The National Health Insurance Service (NHIS) plans to strengthen oversight of pharmaceutical expenditures by enhancing post-pricing management systems, including Price-Volume Agreements (PVA) and negotiations for expanded drug indications.

At a press briefing on April 15, Yoo-kyung Yoon, Director of the Pharmaceutical Benefits Management Division, shared the agency’s 2024 agenda.

In 2023, drug spending reached $18.5 billion, accounting for 23.6% of the national health insurance budget, up 0.8 percentage points from the previous year. This marks a continued rise from $14 billion in 2019.

To address this trend, NHIS conducted a foundational study last year to broaden financial analysis related to PVA and initiated reforms to improve cost-efficiency.

Yoon reported that the NHIS applied differentiated pricing based on reimbursement volume under the PVA system, raising discount rates for high-cost drugs by 36% and easing exemption standards for smaller pharmaceutical firms. These negotiations, covering 257 items, resulted in $66 million in savings.

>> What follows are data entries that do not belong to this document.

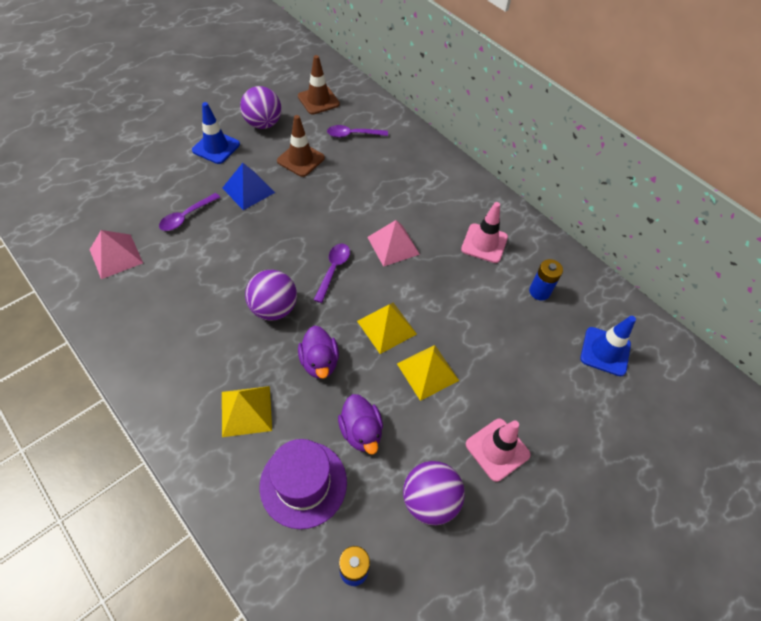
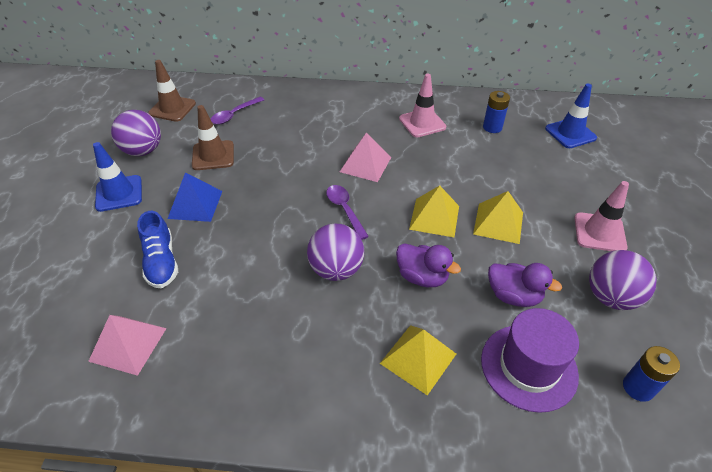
camera: 40 degrees left, 10 degrees down
purple spoon [159,193,220,231] -> blue shoe [137,211,178,288]

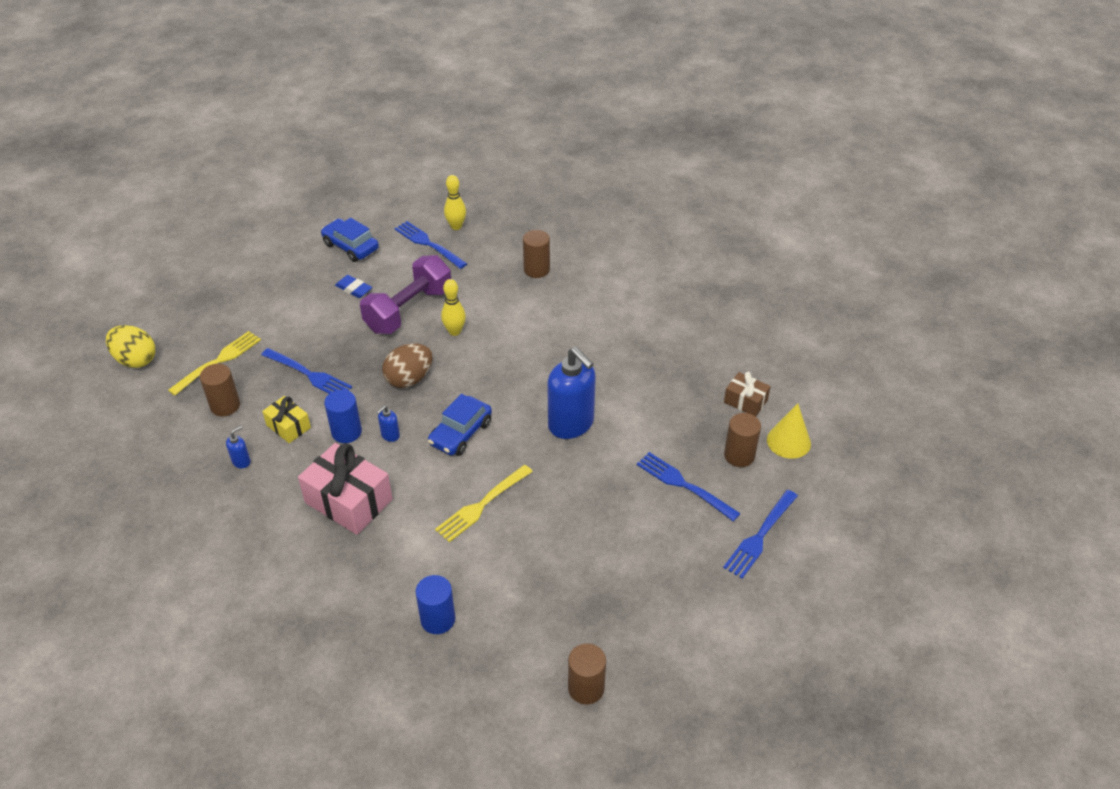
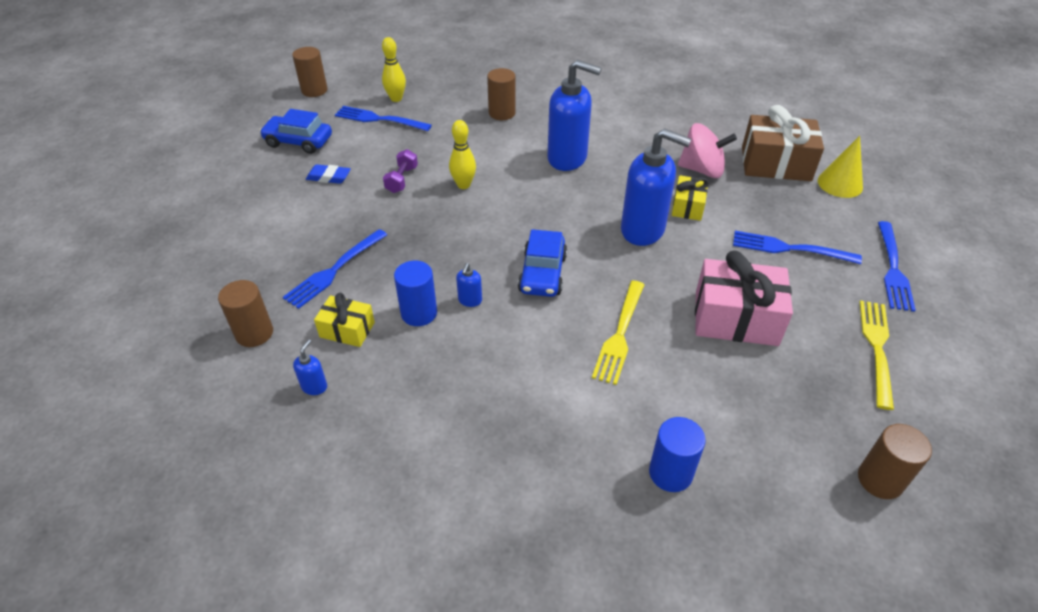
camera: 25 degrees left, 0 degrees up
yellow egg [106,325,155,368] -> none
yellow fork [168,331,261,396] -> yellow fork moved to [860,300,894,410]
blue fork [261,348,352,394] -> blue fork turned 120 degrees clockwise [283,229,387,309]
pink gift [298,443,393,535] -> pink gift moved to [695,250,793,346]
purple dumbbell [360,255,451,334] -> purple dumbbell [383,149,418,193], size x0.46
brown egg [382,344,433,388] -> none
brown gift [724,372,771,417] -> brown gift [742,105,824,181], size x1.82
brown cylinder [724,413,761,467] -> brown cylinder moved to [292,47,328,97]
none -> blue soap dispenser [547,60,601,171]
none -> yellow gift [672,175,709,221]
none -> pink spinning top [678,123,737,178]

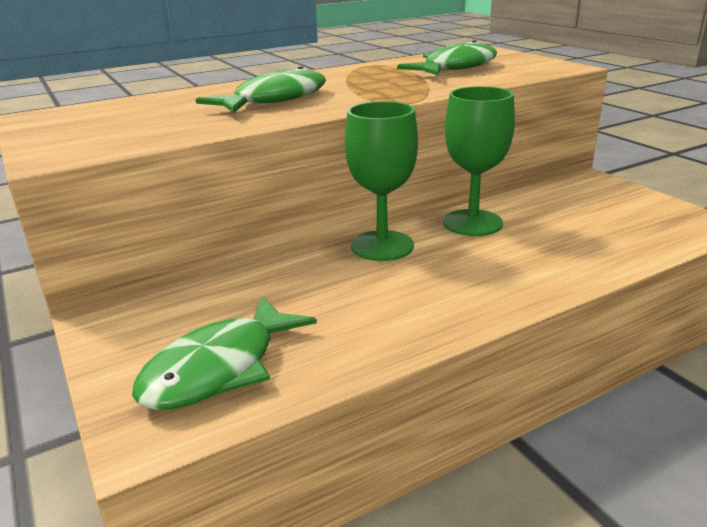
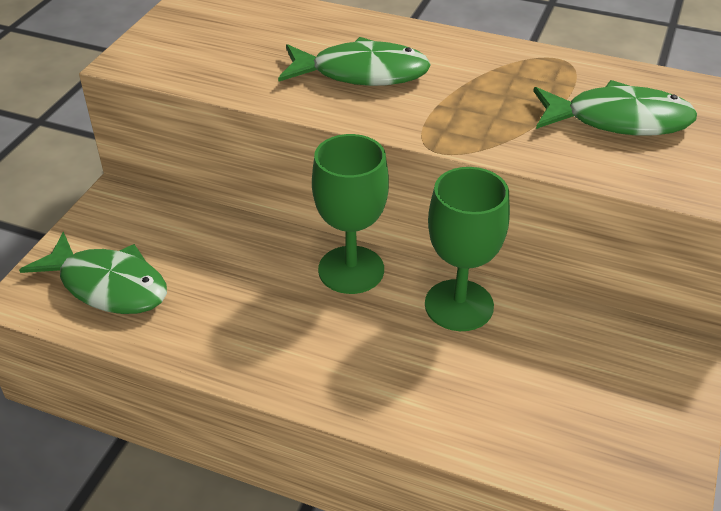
camera: 50 degrees right, 15 degrees up
green fish [132,296,317,410] -> green fish turned 150 degrees counterclockwise [19,232,167,314]

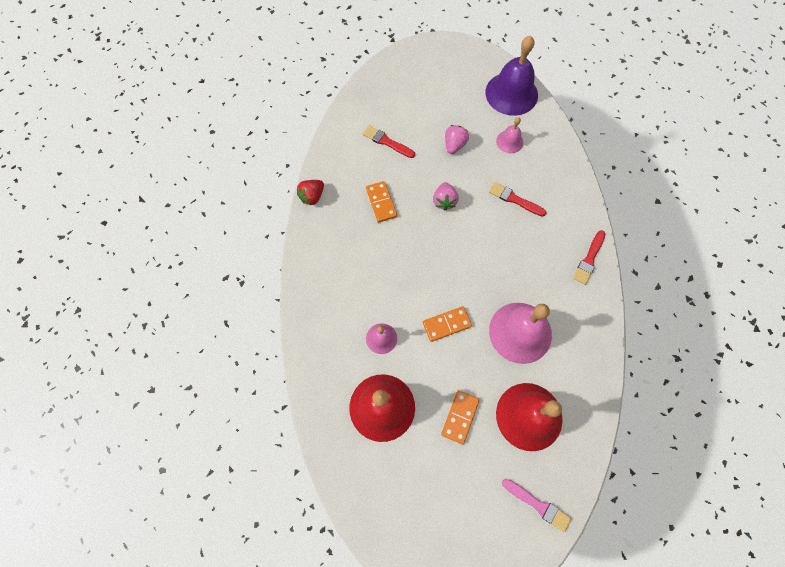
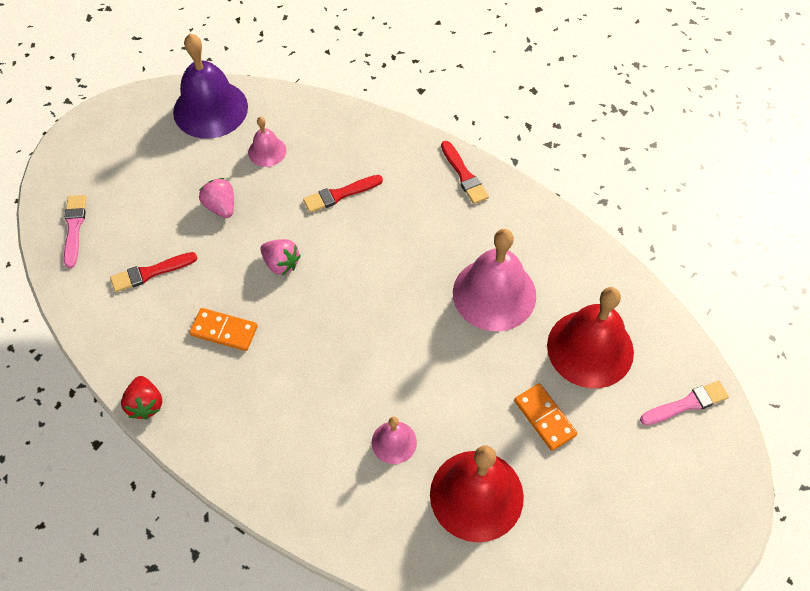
camera: 55 degrees left, 10 degrees down
orange domino [423,306,472,342] -> none
none -> pink brush [64,195,86,268]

For 2024, NHIS will prioritize:

★ Managing reimbursement expansion for high-cost drugs

★ Monitoring and negotiating clawbacks for drugs under clinical re-evaluation

★ Refining the PVA framework

★ Conducting indication expansion negotiations

Under the updated PVA system, NHIS will enforce a maximum price reduction of 12.5% for high-cost drugs to enhance expenditure control.

Negotiations for expanded indications will focus on therapies such as immuno-oncology drugs. These will involve international benchmarking, cost-effectiveness assessments, budget impact reviews, and post-listing evaluations—reflecting increased demand for broader coverage of costly cancer and one-time curative treatments.

To support these initiatives, NHIS is forming a consultative group with pharmaceutical companies to develop detailed guidelines that incorporate financial impact analyses and drug-specific factors. The goal is to balance fiscal sustainability with public health benefits.

Yoon also addressed the ongoing lawsuit over the clawback nullification for choline alfoscerate. The agency is working with the Ministry of Health and Welfare on strategies, including monitoring withdrawn approvals and developing legal countermeasures.

Hyun-deok Kim, Head of the Drug Pricing Reform Division, added, “Many of choline’s indications have been delisted, and 25% of prescriptions are for unapproved uses. We will continue to monitor clawback negotiations and seek ways to inform the public about off-label prescribing.”

Se-rim Oh, Head of the Post-Negotiation Management Division, emphasized the importance of identifying whether companies exiting mid-process do so due to failed re-evaluations or poor sales performance. “We are reviewing this from both legal and operational angles to ensure a sound response,” she said.